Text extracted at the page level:
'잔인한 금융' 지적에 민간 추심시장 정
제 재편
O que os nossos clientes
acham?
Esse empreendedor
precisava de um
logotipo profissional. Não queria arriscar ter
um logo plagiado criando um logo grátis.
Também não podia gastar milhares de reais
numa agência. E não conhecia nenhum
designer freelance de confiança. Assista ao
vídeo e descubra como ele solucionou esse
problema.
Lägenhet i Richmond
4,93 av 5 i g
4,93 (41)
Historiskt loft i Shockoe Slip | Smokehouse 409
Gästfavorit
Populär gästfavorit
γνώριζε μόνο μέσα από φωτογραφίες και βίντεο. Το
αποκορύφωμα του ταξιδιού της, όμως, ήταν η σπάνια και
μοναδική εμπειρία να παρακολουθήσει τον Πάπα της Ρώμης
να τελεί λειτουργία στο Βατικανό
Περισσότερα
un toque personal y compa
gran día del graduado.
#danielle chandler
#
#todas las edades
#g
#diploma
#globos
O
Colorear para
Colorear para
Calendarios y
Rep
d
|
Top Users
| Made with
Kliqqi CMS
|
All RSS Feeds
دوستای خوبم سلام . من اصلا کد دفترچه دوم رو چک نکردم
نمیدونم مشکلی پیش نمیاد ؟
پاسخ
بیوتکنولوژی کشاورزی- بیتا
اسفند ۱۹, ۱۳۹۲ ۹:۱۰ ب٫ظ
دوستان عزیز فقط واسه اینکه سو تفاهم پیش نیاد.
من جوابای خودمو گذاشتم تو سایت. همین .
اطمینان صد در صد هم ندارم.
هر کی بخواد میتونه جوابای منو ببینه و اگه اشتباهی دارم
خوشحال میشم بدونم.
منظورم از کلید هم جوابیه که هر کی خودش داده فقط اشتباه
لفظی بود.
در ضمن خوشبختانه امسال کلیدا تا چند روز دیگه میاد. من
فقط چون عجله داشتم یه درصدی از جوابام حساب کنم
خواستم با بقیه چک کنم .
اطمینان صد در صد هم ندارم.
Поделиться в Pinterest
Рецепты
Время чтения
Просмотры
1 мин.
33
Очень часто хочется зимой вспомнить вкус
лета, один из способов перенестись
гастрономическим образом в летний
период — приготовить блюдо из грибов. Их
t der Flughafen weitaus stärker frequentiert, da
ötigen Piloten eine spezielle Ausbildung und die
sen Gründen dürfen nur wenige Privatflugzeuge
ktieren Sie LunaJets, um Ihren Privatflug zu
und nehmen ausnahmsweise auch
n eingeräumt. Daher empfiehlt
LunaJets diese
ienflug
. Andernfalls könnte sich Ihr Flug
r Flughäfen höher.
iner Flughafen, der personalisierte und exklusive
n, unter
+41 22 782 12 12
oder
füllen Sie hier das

■ YOUR GOAL: Present every line above as a numbered list, omitting any blank lines.

■ SOLUTION TO THE PROBLEM:
1. '잔인한 금융' 지적에 민간 추심시장 정
2. 제 재편
3. O que os nossos clientes
4. acham?
5. Esse empreendedor
6. precisava de um
7. logotipo profissional. Não queria arriscar ter
8. um logo plagiado criando um logo grátis.
9. Também não podia gastar milhares de reais
10. numa agência. E não conhecia nenhum
11. designer freelance de confiança. Assista ao
12. vídeo e descubra como ele solucionou esse
13. problema.
14. Lägenhet i Richmond
15. 4,93 av 5 i g
16. 4,93 (41)
17. Historiskt loft i Shockoe Slip | Smokehouse 409
18. Gästfavorit
19. Populär gästfavorit
20. γνώριζε μόνο μέσα από φωτογραφίες και βίντεο. Το
21. αποκορύφωμα του ταξιδιού της, όμως, ήταν η σπάνια και
22. μοναδική εμπειρία να παρακολουθήσει τον Πάπα της Ρώμης
23. να τελεί λειτουργία στο Βατικανό
24. Περισσότερα
25. un toque personal y compa
26. gran día del graduado.
27. #danielle chandler
28. #
29. #todas las edades
30. #g
31. #diploma
32. #globos
33. O
34. Colorear para
35. Colorear para
36. Calendarios y
37. Rep
38. d
39. |
40. Top Users
41. | Made with
42. Kliqqi CMS
43. |
44. All RSS Feeds
45. دوستای خوبم سلام . من اصلا کد دفترچه دوم رو چک نکردم
46. نمیدونم مشکلی پیش نمیاد ؟
47. پاسخ
48. بیوتکنولوژی کشاورزی- بیتا
49. اسفند ۱۹, ۱۳۹۲ ۹:۱۰ ب٫ظ
50. دوستان عزیز فقط واسه اینکه سو تفاهم پیش نیاد.
51. من جوابای خودمو گذاشتم تو سایت. همین .
52. اطمینان صد در صد هم ندارم.
53. هر کی بخواد میتونه جوابای منو ببینه و اگه اشتباهی دارم
54. خوشحال میشم بدونم.
55. منظورم از کلید هم جوابیه که هر کی خودش داده فقط اشتباه
56. لفظی بود.
57. در ضمن خوشبختانه امسال کلیدا تا چند روز دیگه میاد. من
58. فقط چون عجله داشتم یه درصدی از جوابام حساب کنم
59. خواستم با بقیه چک کنم .
60. اطمینان صد در صد هم ندارم.
61. Поделиться в Pinterest
62. Рецепты
63. Время чтения
64. Просмотры
65. 1 мин.
66. 33
67. Очень часто хочется зимой вспомнить вкус
68. лета, один из способов перенестись
69. гастрономическим образом в летний
70. период — приготовить блюдо из грибов. Их
71. t der Flughafen weitaus stärker frequentiert, da
72. ötigen Piloten eine spezielle Ausbildung und die
73. sen Gründen dürfen nur wenige Privatflugzeuge
74. ktieren Sie LunaJets, um Ihren Privatflug zu
75. und nehmen ausnahmsweise auch
76. n eingeräumt. Daher empfiehlt
77. LunaJets diese
78. ienflug
79. . Andernfalls könnte sich Ihr Flug
80. r Flughäfen höher.
81. iner Flughafen, der personalisierte und exklusive
82. n, unter
83. +41 22 782 12 12
84. oder
85. füllen Sie hier das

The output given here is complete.